* 課題 *
**A)** ウズベキスタンに関する文章の民族別人口構成に挙がっている民族をすべて、それぞれの割合とともに挙げよ。
**B)** ウズベキスタンに関する文章を、最後の文の後から書き継げ。

* 参照文章 *
※ ※ ※

ウズベキスタンはソ連から独立した中央アジアの一国である。チュルク系の言語ウズベク語を持つ定住ウズベク人を主たる国民とする国である。人口は近年3千2百万人に達し、中央アジア諸国の中で最も人口規模が大きい。中央アジア二大河川アム川とシル川にはさまれた歴史的に「マーワラーアンナフル」と呼ばれる地域をはじめ豊かなオアシスに恵まれ、サマルカンド、ブハラ、ヒヴァなど世界遺産にも登録されている歴史的都市を有し、首都タシュケントは中央アジアの政治・経済の要とも言われる地政学的位置にある。こと領域は19世紀後半以降のロシア帝国による征服と統治、そして20世紀にはソ連体制のもとで社会主義的な近代化を経験してきた。1991年の独立後は民主化と市場経済への移行を最重要課題として、試行錯誤を繰り返しながら、国づくりが進められてきた。独立から四半世紀以上たち、ウズベキスタンに関する情報もウズベキスタンと関わりを持つ日本人も格段に増え、日本との関係もますます広がり、深化している。

「はじめにー太陽のあふれるウズベキスタン」p3.

学生時代から中央アジアというエリアに憧れがあった。特に政治・経済・文化の中心地であるとウズベキスタンには絶対に行きたい!という思いが強くある。けれど、「はじめに」で記述されているような前提知識すら知らないことばかり…。

本noteは、概説書を読んで学んだことのメモである。


地理

・国土面積…44万7400平方キロメートル(日本の1.2倍)
・世界に2つしかない内陸国に周囲を囲まれた二重内陸国(もう1つはリヒテンシュタイン)
・行政上は首都タシュケントと12の州及び自治共和国としてのカラカルパクスタンに分かれている
・タシュケントはサンクト・ペテルブルクをモデルとして、西欧の文化を体現する西欧的都市として建設された

カラカルパクスタン(wikipediaより引用)

民族構成

・民族別人口構成…ウズベク人:78.8%、タジク人:4.9%、ロシア人:4.3%、カザフ人:3.9%、カラカルパク人:2.2%、タタール人:1.1%

ウズベキスタン憲法
第8条「すべてのウズベキスタン市民はその民族に関わらず、ウズベキスタン国民である」
第4条「ウズベキスタンは国内に居住する諸民族とその言語、慣習、伝統を尊重し、その発展のための諸条件を創出する」

※ ※ ※

データ記録:
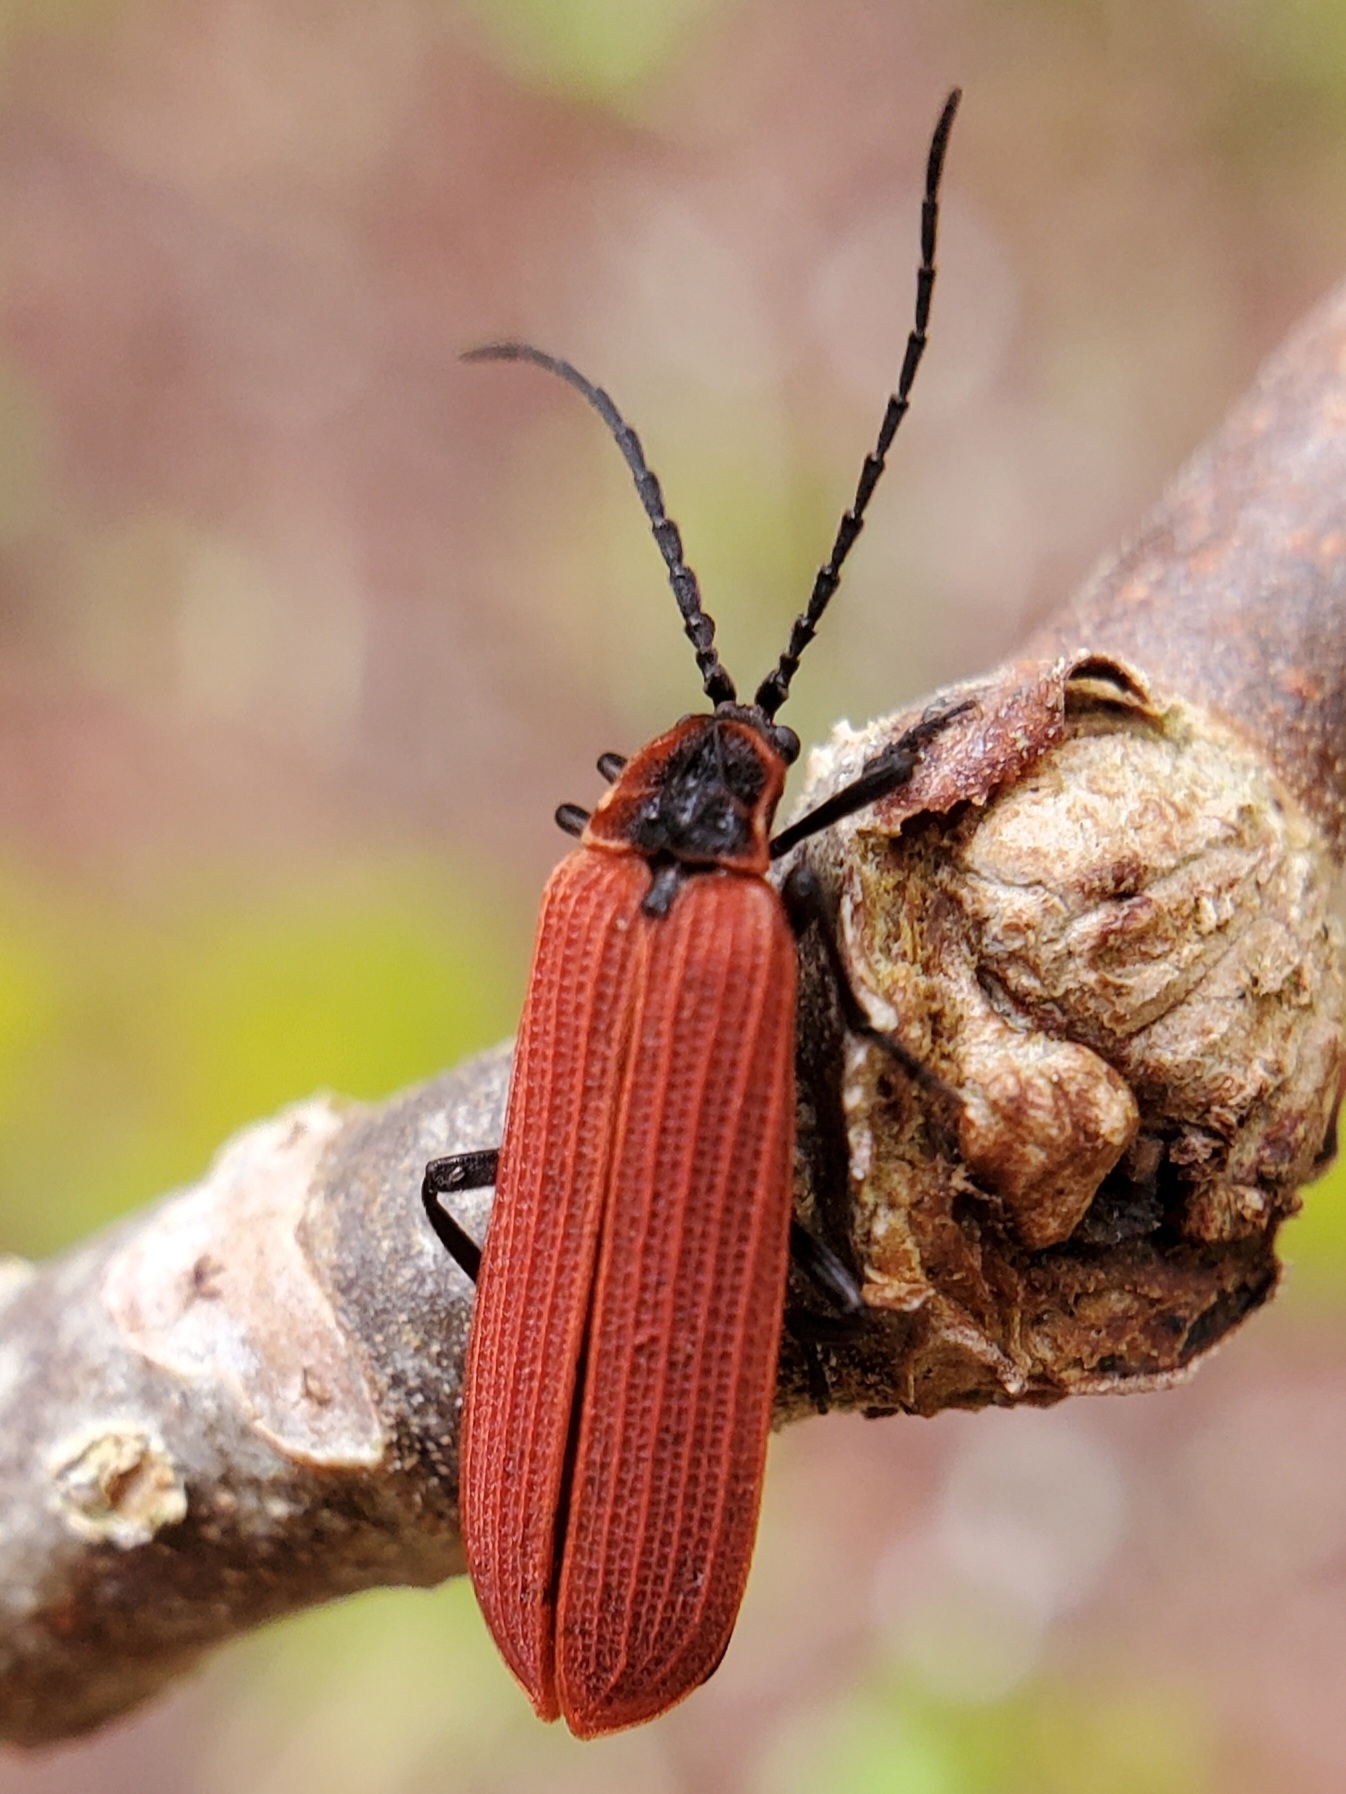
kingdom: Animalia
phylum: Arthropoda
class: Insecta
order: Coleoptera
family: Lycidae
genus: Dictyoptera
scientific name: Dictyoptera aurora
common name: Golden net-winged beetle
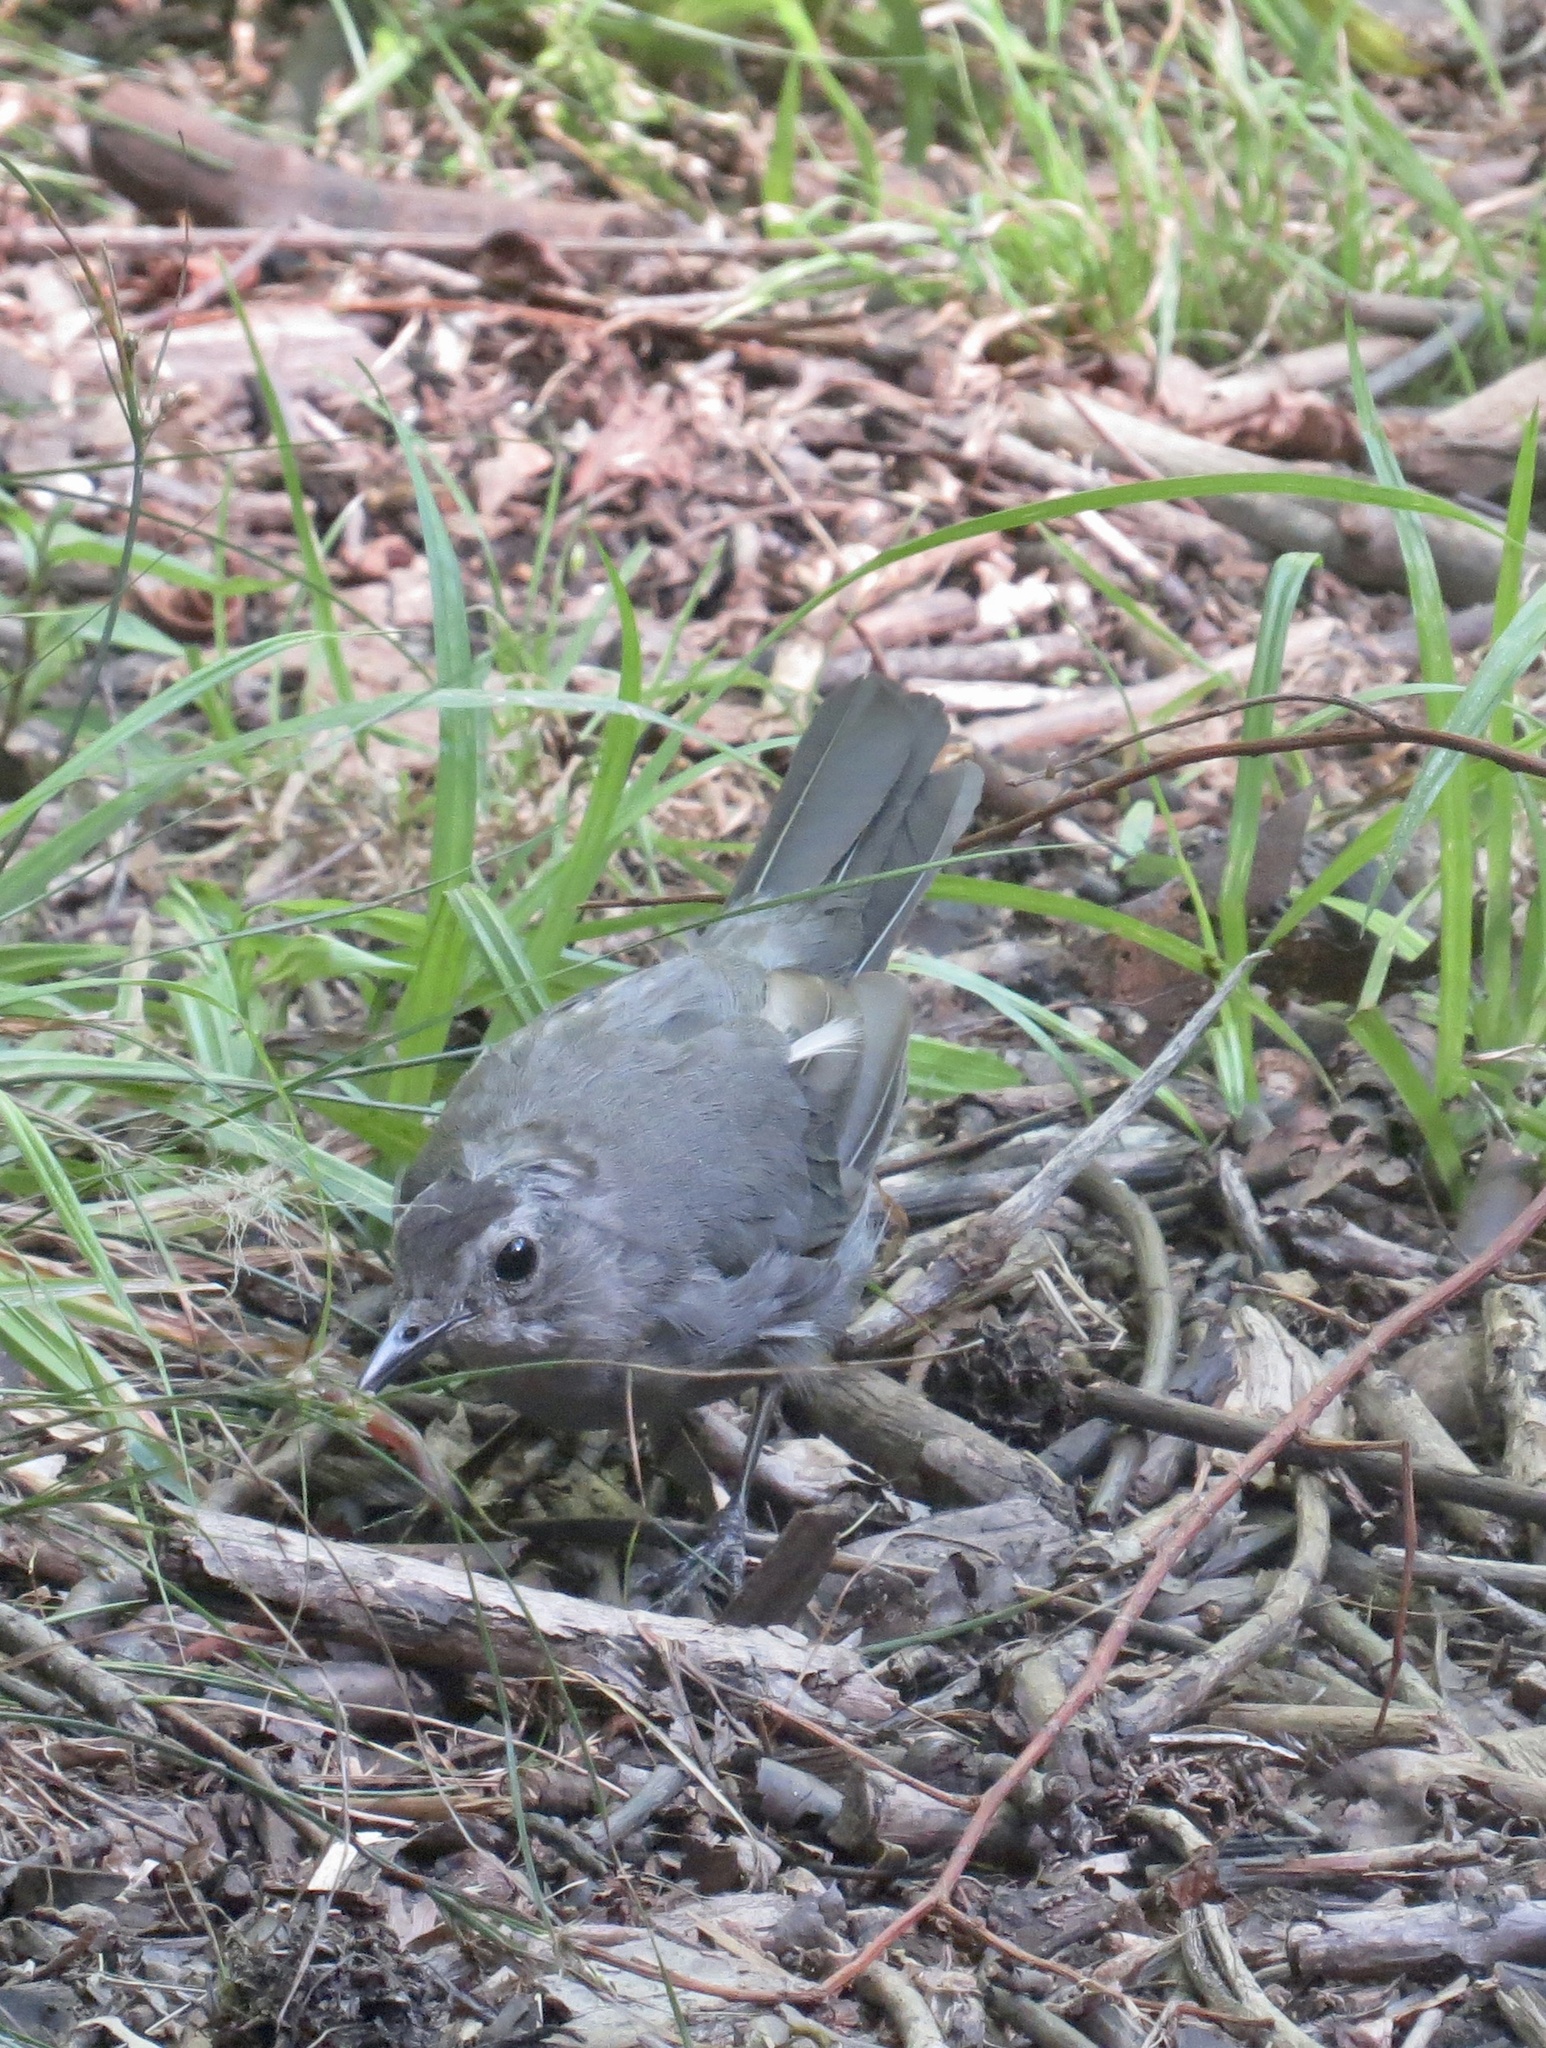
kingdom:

※ ※ ※

* 解答 *
**A)**
ウズベク人:78.8%
タジク人:4.9%
ロシア人:4.3%
カザフ人:3.9%
カラカルパク人:2.2%
タタール人:1.1%

**B)**
※「フェルガナ事件」のように、民族間の軋轢が大きな衝突に発展した事例もあったが、独立以降は、国内で民族的差異に由来する対立や軋轢が極端な形で表面化したことはない

人口

・人口…約3千2百万人
・人口は東部に集中し、人口密度が高い上位3州(アンディジャン州、フェルガナ州、ナマンガン州)は、いずれもフェルガナ盆地に集中している

wikipediaより引用

・国土の10%ほどの灌漑農地やオアシスの周辺で集中的に農業が行われており、残りは広大なキズィルクム砂漠と険しい山々で占められる
・国際河川として、アム川、シル川、ザラフシャン川(尻無し川)
→アム川、シル川流域で行われた大規模灌漑開発でアラル海が干上がり、20世紀最大の環境破壊の一つに挙げられている
→水資源は地域の安定を揺るがしかねない潜在的な紛争要因である

wikipediaより引用

・農業生産はウズベキスタンのGDPの約4分の1を占め、原棉では世界第5位の生産量(2020年)を誇る
→原棉は国民統合のシンボルに位置付けられ、国章に描かれている

歴史

・ソグド人…中央アジアを代表するオアシス都市であるサマルカンドを中心として栄えた

ソグド人は統一国家を作らず、北イタリアの商業都市国家のようにお互いにライバル関係にある独立国家群であった。8世紀初めにイスラーム勢力が侵攻してきたときも、共同して対抗することがなかった。…(中略)…言語や文化を共有するこれらの独立国を、当時の中国の人たちは昭武九姓の国々と読んでいた。代表はサマルカンド(康国)、ブハラ(安国)、タシュケント(石国)、シャフリサブズ(史国)であった。

p59.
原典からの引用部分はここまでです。